Add the crushed lemongrass stalks to the jar and cover them with oil. Place an airtight lid on the jar and store it in a sunny location for two days. Choose a spot that receives ample sunlight and heat throughout the day.
Strain the lemongrass oil through cheesecloth after two days into the second quart jar. Cut up two more lemongrass stalks and crush them as you did in Step 1 before adding to the second quart jar. Place back in the sun for two more days.
Repeat these steps as needed until the lemongrass reaches the desired level of potency testing by smelling it.
Drain the lemongrass through cheesecloth into dark brown or blue bottles for storage. Tightly fasten the lids on the bottles and place them in a cool, dark place, such as a pantry, for storage.
Hot Infusion Method
Remove the top of a double boiler; add hot water to the lower pan; place it on the stove and turn on the heat to bring it to a boil.

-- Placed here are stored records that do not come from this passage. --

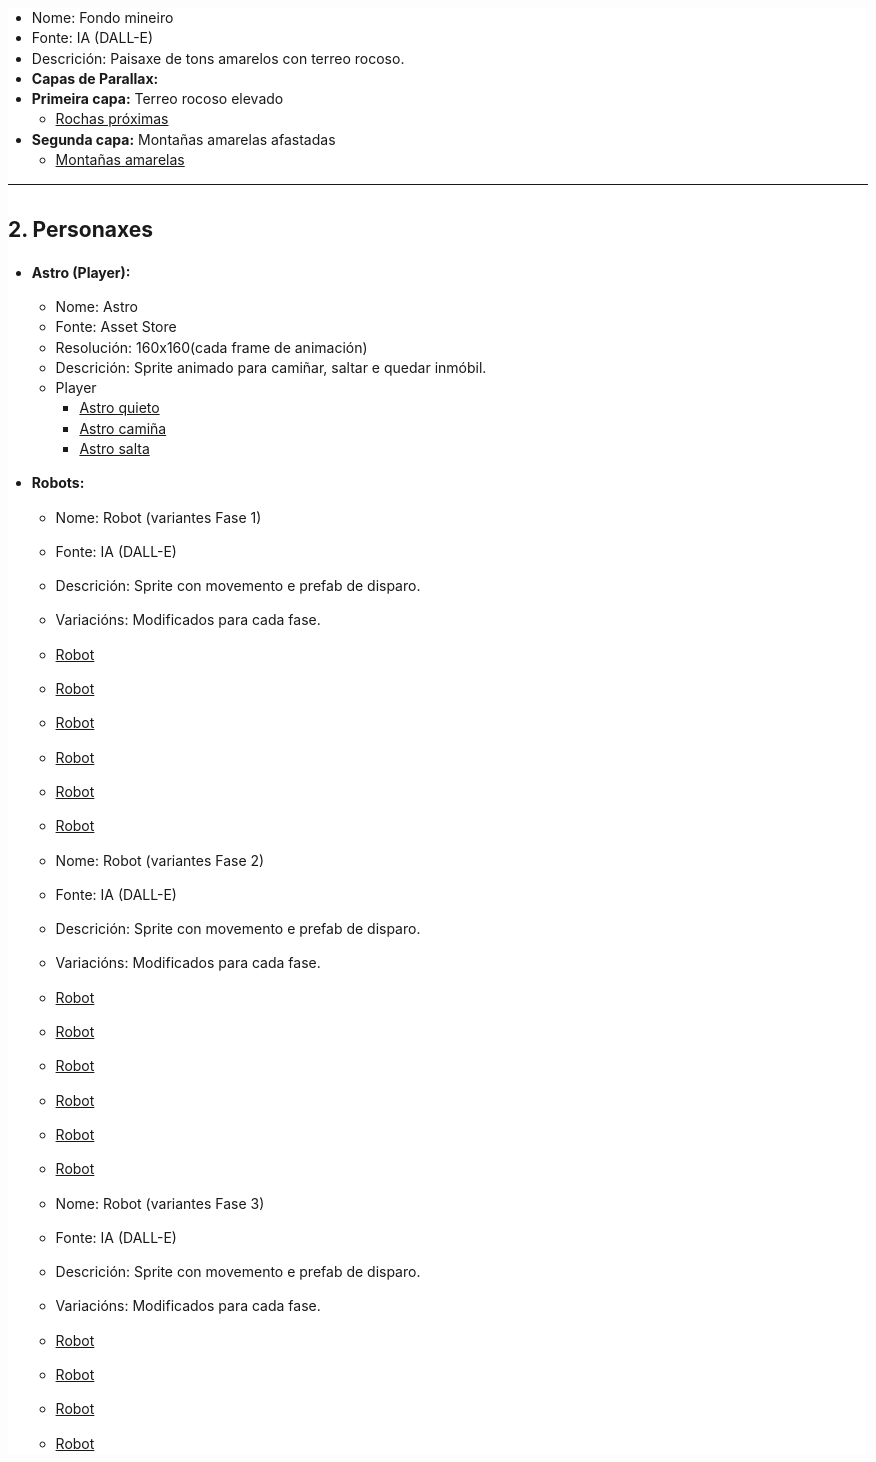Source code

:   - Nome: Fondo mineiro
  - Fonte: IA (DALL-E)
  - Descrición: Paisaxe de tons amarelos con terreo rocoso.
  - **Capas de Parallax:**
  - **Primeira capa:** Terreo rocoso elevado  
    - [Rochas próximas](doc/img/rocky.png)
  - **Segunda capa:** Montañas amarelas afastadas  
    - [Montañas amarelas](doc/img/yellowP.png)

---

## 2. Personaxes
- **Astro (Player):**
  - Nome: Astro
  - Fonte: Asset Store
  - Resolución: 160x160(cada frame de animación)
  - Descrición: Sprite animado para camiñar, saltar e quedar inmóbil.
  - Player
    - [Astro quieto](doc/img/Astro.png)
    - [Astro camiña](doc/img/AstroWalk.png)
    - [Astro salta](doc/img/AstroJump.png)


- **Robots:**
  - Nome: Robot (variantes Fase 1)
  - Fonte: IA (DALL-E)
  - Descrición: Sprite con movemento e prefab de disparo.
  - Variacións: Modificados para cada fase.
  -  [Robot](doc/img/Robot8.png)
  -  [Robot](doc/img/Robot7.png)
  -  [Robot](doc/img/Robot9.png)
  -  [Robot](doc/img/Robot12.png)
  -  [Robot](doc/img/Robot6.png)
  -  [Robot](doc/img/Robot10.png)

  - Nome: Robot (variantes Fase 2)
  - Fonte: IA (DALL-E)
  - Descrición: Sprite con movemento e prefab de disparo.
  - Variacións: Modificados para cada fase.
  - [Robot](doc/img/Robot6.png)
  - [Robot](doc/img/Robot14.png)
  - [Robot](doc/img/Robot13.png)
  - [Robot](doc/img/Robot15.png)
  - [Robot](doc/img/Robot10.png)
  - [Robot](doc/img/Robot16.png)

  - Nome: Robot (variantes Fase 3)
  - Fonte: IA (DALL-E)
  - Descrición: Sprite con movemento e prefab de disparo.
  - Variacións: Modificados para cada fase.
  - [Robot](doc/img/Robot1.png)
  - [Robot](doc/img/Robot2.png)
  - [Robot](doc/img/Robot4.png)
  - [Robot](doc/img/Robot6.png)
  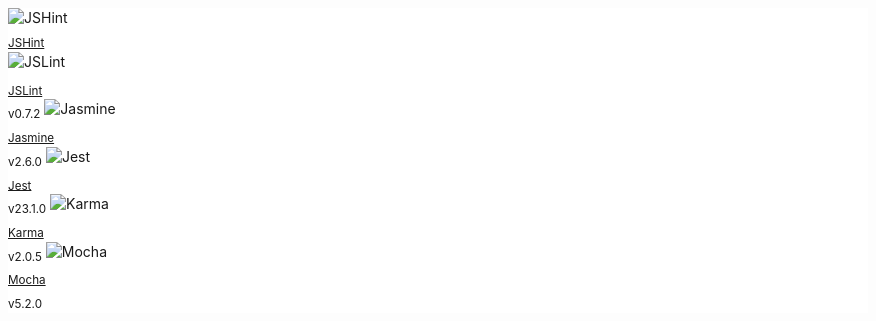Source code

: </tr>
<tr>
  <td align='center'>
  <img width='36' height='36' src='https://img.stackshare.io/service/1945/mzh2bRes_400x400.png' alt='JSHint'>
  <br>
  <sub><a href="http://www.jshint.com/about/">JSHint</a></sub>
  <br>
  <sub></sub>
</td>

<td align='center'>
  <img width='36' height='36' src='https://img.stackshare.io/no-img-open-source.png' alt='JSLint'>
  <br>
  <sub><a href="http://www.jslint.com/">JSLint</a></sub>
  <br>
  <sub>v0.7.2</sub>
</td>

<td align='center'>
  <img width='36' height='36' src='https://img.stackshare.io/service/831/7c0b595409af531b9cdeb07f8c513e8b.png' alt='Jasmine'>
  <br>
  <sub><a href="http://jasmine.github.io/">Jasmine</a></sub>
  <br>
  <sub>v2.6.0</sub>
</td>

<td align='center'>
  <img width='36' height='36' src='https://img.stackshare.io/service/830/jest.png' alt='Jest'>
  <br>
  <sub><a href="http://facebook.github.io/jest/">Jest</a></sub>
  <br>
  <sub>v23.1.0</sub>
</td>

<td align='center'>
  <img width='36' height='36' src='https://img.stackshare.io/service/1420/TidYGd6a.png' alt='Karma'>
  <br>
  <sub><a href="http://karma-runner.github.io/">Karma</a></sub>
  <br>
  <sub>v2.0.5</sub>
</td>

<td align='center'>
  <img width='36' height='36' src='https://img.stackshare.io/service/832/mocha.png' alt='Mocha'>
  <br>
  <sub><a href="http://mochajs.org/">Mocha</a></sub>
  <br>
  <sub>v5.2.0</sub>
</td>
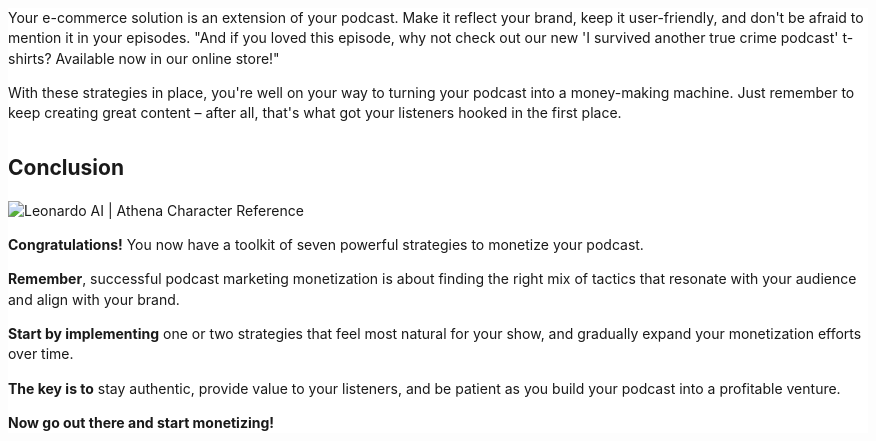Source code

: Your e-commerce solution is an extension of your podcast. Make it reflect your brand, keep it user-friendly, and don't be afraid to mention it in your episodes. "And if you loved this episode, why not check out our new 'I survived another true crime podcast' t-shirts? Available now in our online store!"

With these strategies in place, you're well on your way to turning your podcast into a money-making machine. Just remember to keep creating great content – after all, that's what got your listeners hooked in the first place.

## Conclusion

![Leonardo AI | Athena Character Reference](https://res-2.cloudinary.com/ddicetqs5/image/upload/f_auto,fl_force_strip,q_auto:best/v1/wayfinder-ghost-blog/image)

**Congratulations!** You now have a toolkit of seven powerful strategies to monetize your podcast.

**Remember**, successful podcast marketing monetization is about finding the right mix of tactics that resonate with your audience and align with your brand.

**Start by implementing** one or two strategies that feel most natural for your show, and gradually expand your monetization efforts over time.

**The key is to** stay authentic, provide value to your listeners, and be patient as you build your podcast into a profitable venture.

**Now go out there and start monetizing!**
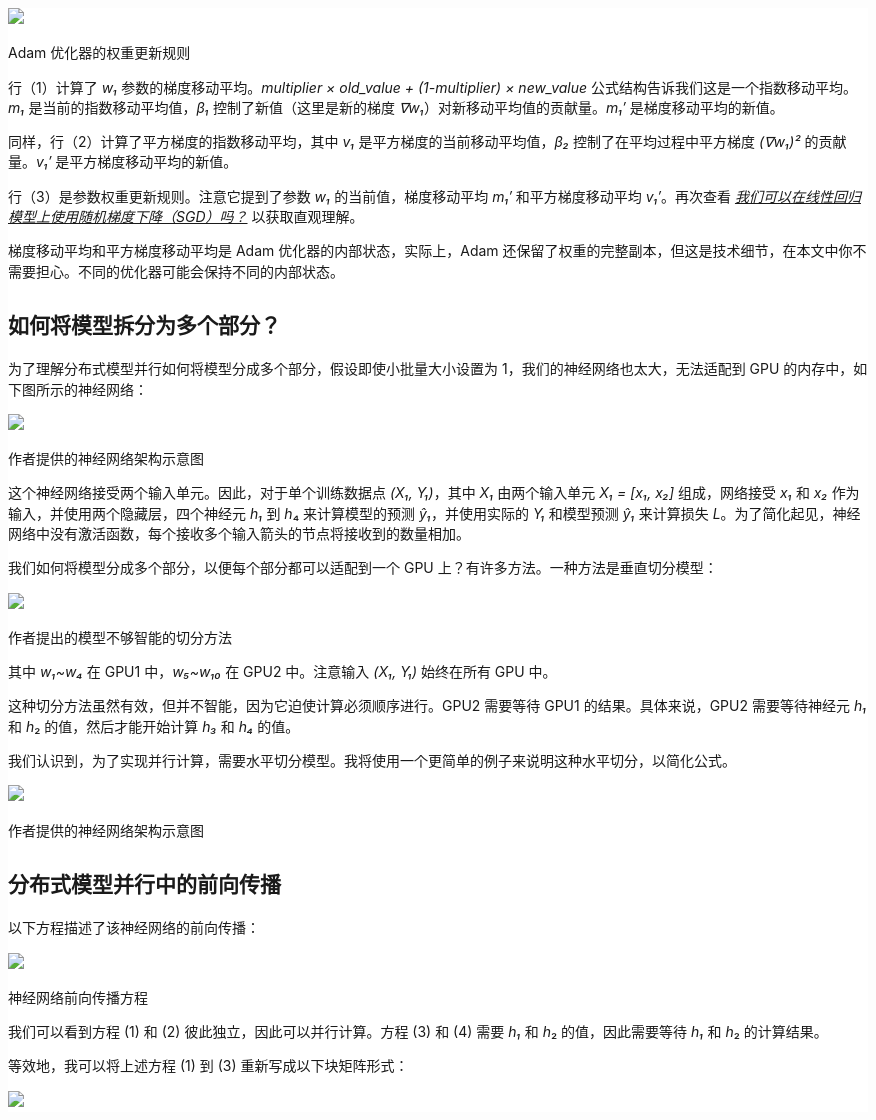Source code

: ![](../Images/04c43201d536bc54233d5accc2259df1.png)

Adam 优化器的权重更新规则

行（1）计算了 *w₁* 参数的梯度移动平均。*multiplier × old_value + (1-multiplier) × new_value* 公式结构告诉我们这是一个指数移动平均。*m₁* 是当前的指数移动平均值，*β₁* 控制了新值（这里是新的梯度 *∇w₁*）对新移动平均值的贡献量。*m₁′* 是梯度移动平均的新值。

同样，行（2）计算了平方梯度的指数移动平均，其中 *v₁* 是平方梯度的当前移动平均值，*β₂* 控制了在平均过程中平方梯度 *(∇w₁)²* 的贡献量。*v₁′* 是平方梯度移动平均的新值。

行（3）是参数权重更新规则。注意它提到了参数 *w₁* 的当前值，梯度移动平均 *m₁′* 和平方梯度移动平均 *v₁′*。再次查看 [*我们可以在线性回归模型上使用随机梯度下降（SGD）吗？*](/can-we-use-stochastic-gradient-descent-sgd-on-a-linear-regression-model-e50327b07d33) 以获取直观理解。

梯度移动平均和平方梯度移动平均是 Adam 优化器的内部状态，实际上，Adam 还保留了权重的完整副本，但这是技术细节，在本文中你不需要担心。不同的优化器可能会保持不同的内部状态。

## 如何将模型拆分为多个部分？

为了理解分布式模型并行如何将模型分成多个部分，假设即使小批量大小设置为 1，我们的神经网络也太大，无法适配到 GPU 的内存中，如下图所示的神经网络：

![](../Images/07673a9988cbdb34be6d2fc988541cd6.png)

作者提供的神经网络架构示意图

这个神经网络接受两个输入单元。因此，对于单个训练数据点 *(X₁, Y₁)*，其中 *X₁* 由两个输入单元 *X₁ = [x₁, x₂]* 组成，网络接受 *x₁* 和 *x₂* 作为输入，并使用两个隐藏层，四个神经元 *h₁* 到 *h*₄ 来计算模型的预测 *ŷ₁*，并使用实际的 *Y₁* 和模型预测 *ŷ₁* 来计算损失 *L*。为了简化起见，神经网络中没有激活函数，每个接收多个输入箭头的节点将接收到的数量相加。

我们如何将模型分成多个部分，以便每个部分都可以适配到一个 GPU 上？有许多方法。一种方法是垂直切分模型：

![](../Images/7e1d9448bdd464e9ecb398d4c177a644.png)

作者提出的模型不够智能的切分方法

其中 *w₁~w₄* 在 GPU1 中，*w₅~w₁₀* 在 GPU2 中。注意输入 *(X₁, Y₁)* 始终在所有 GPU 中。

这种切分方法虽然有效，但并不智能，因为它迫使计算必须顺序进行。GPU2 需要等待 GPU1 的结果。具体来说，GPU2 需要等待神经元 *h₁* 和 *h*₂ 的值，然后才能开始计算 *h₃* 和 *h₄* 的值。

我们认识到，为了实现并行计算，需要水平切分模型。我将使用一个更简单的例子来说明这种水平切分，以简化公式。

![](../Images/a567ed9ae96946eaa4d9db68fc8f442f.png)

作者提供的神经网络架构示意图

## 分布式模型并行中的前向传播

以下方程描述了该神经网络的前向传播：

![](../Images/78201aa16aa0d8cbd984199c5ef28aec.png)

神经网络前向传播方程

我们可以看到方程 (1) 和 (2) 彼此独立，因此可以并行计算。方程 (3) 和 (4) 需要 *h₁* 和 *h*₂ 的值，因此需要等待 *h₁* 和 *h*₂ 的计算结果。

等效地，我可以将上述方程 (1) 到 (3) 重新写成以下块矩阵形式：

![](../Images/c8f2097487b864bd1e058df80bf70145.png)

Cut up all the lemongrass stalks and combine them with the oil in the top of the double boiler. Place the top of the double boiler over the bottom when it has reached a roiling boil.
Heat the oil and lemongrass over the double boiler gently for about three hours.
Set the wine press on an elevated surface and arrange it so that its bottom -- fitted with a clear plastic tube -- strains into a jug.
Fit the cheesecloth to the rim of a wine press securely. Strain the lemongrass oil through the wine press and cheesecloth.
Fill dark brown or blue storage bottles with the lemongrass essential oil. Cover with lids and store in a cool, dark place.
While the lemongrass is stored in a cool, dark place, you can use it for up to 12 months before it begins to break down.
If you do not store the lemongrass in dark bottles in a cool place, it won’t last every long, as the ultraviolet rays reduce its effectiveness with time.
Make certain that you heat the lemongrass stalks and oil gently over the double boiler for three hours; do not let the lemongrass and oil come to a boil on the top of the double boiler.
Consult a doctor before using lemongrass on children, the elderly, pregnant or nursing women, as it can cause skin rashes for those with such sensitivities.
While there are edible versions of lemongrass used in cooking, lemongrass essential oil is for topical use only, not for adding to foods or ingesting.